A team of mobile app engineers and designers from companies like Rent the Runway, ClassPass, Kickstarter and others, are now launching their own startup, Runway, to address the common pain points they experienced around the mobile app release cycle. With Runway, teams can connect their existing tools to keep track of the progress of an app’s release, automate many of the manual steps along the way, and better facilitate communication among all those involved.
“Mobile app releases are exercises in herding cats, we often say. There’s a lot of moving pieces and a lot of fragmentation across tools,” explains Runway co-founder Gabriel Savit, who met his fellow co-founders — Isabel Barrera, David Filion, and Matt Varghese — when they all worked together as the first mobile app team at Rent the Runway.
“The result is a lot of overhead in terms of time spent and wasted, a lot of back and forth on Slack to make sure things are ready to ship,” he says.
Typically, interdisciplinary teams involving engineers, product, marketing, design, QA, and more, will keep each other updated on the app’s progress using things like spreadsheets and other shared documents, in addition to Slack.
Meanwhile, the actual work taking place to prepare for the release is being managed with a variety of separate tools, like GitHub, JIRA, Trello, Bitrise, CircleCI, and others.
Runway is designed to work as an integration layer across all the team’s tools. Using a simple OAuth authentication flow, the team connects whichever tools they use with Runway, then configure a few settings that allow Runway to understand their unique workflow — like what their branching strategy is, how they create release branches, how they tag releases, and so on.
In other words, teams train Runway to understand how they operate — they don’t have to change their own processes or behavior to accommodate Runway.
Once set up, Runway reads the information from the various integration points, interprets it and takes action. Everyone on the team is able to log into Runway via its web interface and see exactly where they are in the release cycle and what still needs to be done.
“We’re forming this glue, this connective tissue between all of the moving pieces and the tools, and creating a true source of truth that everybody can refer to and sync or gather around. That really facilitates and improves the level of collaboration and getting people on the same page,” Savit says.
As the work continues, Runway helps to identify problems, like missing JIRA tags, for example. It then automatically backfills those tags. It can also help prevent other mistakes, like when the incorrect build is being selected for submission.
Another automation involves Slack communication. Because Runway understands who’s responsible for what, it can direct Slack notifications and updates to specific members of the team. This reduces the noise in the Slack channel and ensures that everyone knows what they’re meant to be working on.
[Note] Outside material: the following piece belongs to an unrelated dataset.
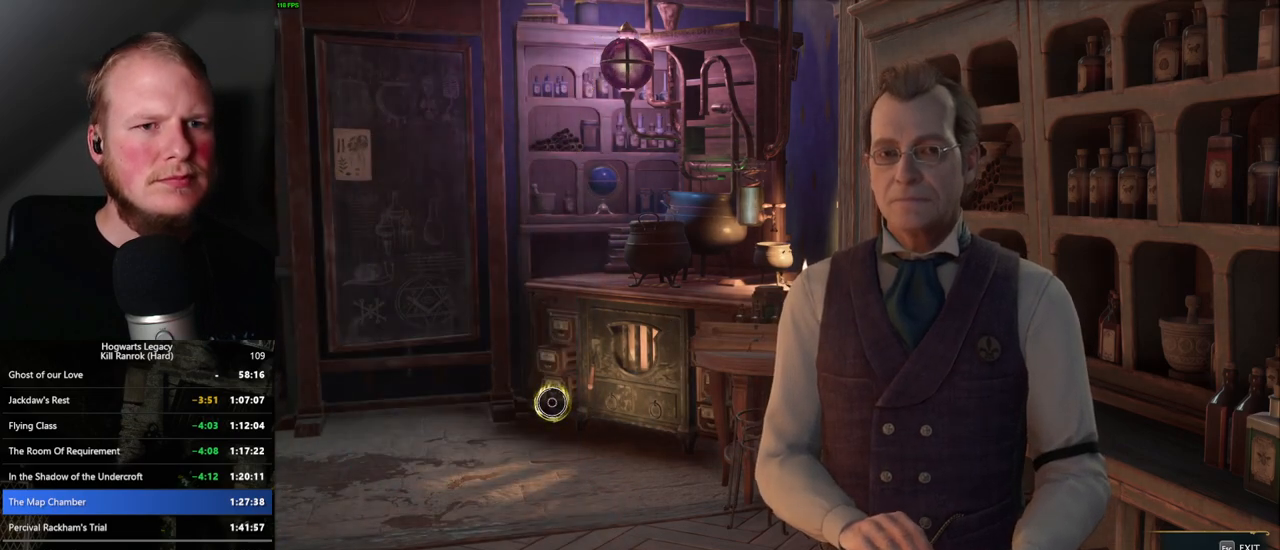
{"keys": [], "mouse": [], "events": []}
Currently, Runway is focused on all the parts of the mobile app release cycle from kickoff to submission to the actual app store releases. On its near-term roadmap, it plans to expand its integrations to include connections to things like bug reporting and beta testing platforms. Longer-term, the company wants to expand its workflow include launching apps on other platforms, like desktop.
The startup is currently in pilot testing with a few early customers, including ClassPass, Kickstarter, and Capsule, and a few others. These customers, though not yet paying clients, have already used the system in production for over 40 app release cycles.
The startup’s pricing will begin at $400 per app per month, which allows for unlimited release managers and unlimited apps, access to all integrations, and iOS and Android support, among other things. Custom pricing will be offered to those who want higher levels of customer support and consulting services.
The startup doesn’t have an exact ETA to when it will launch publicly as it’s working to onboard each customer and work closely with them to address their specific integration needs for now. Today, Runway supports integrations with the App Store, Google Play, GitHub, JIRA, Slack, Circle, fastlane, GitLab, Bitrise, Linear, Jenkins, and others, but may add more integrations as customers require.
Runway’s team of four is mostly New York-based, and is currently participating in Y Combinator’s Winter 2021 virtual program. The company hasn’t yet raised a seed round.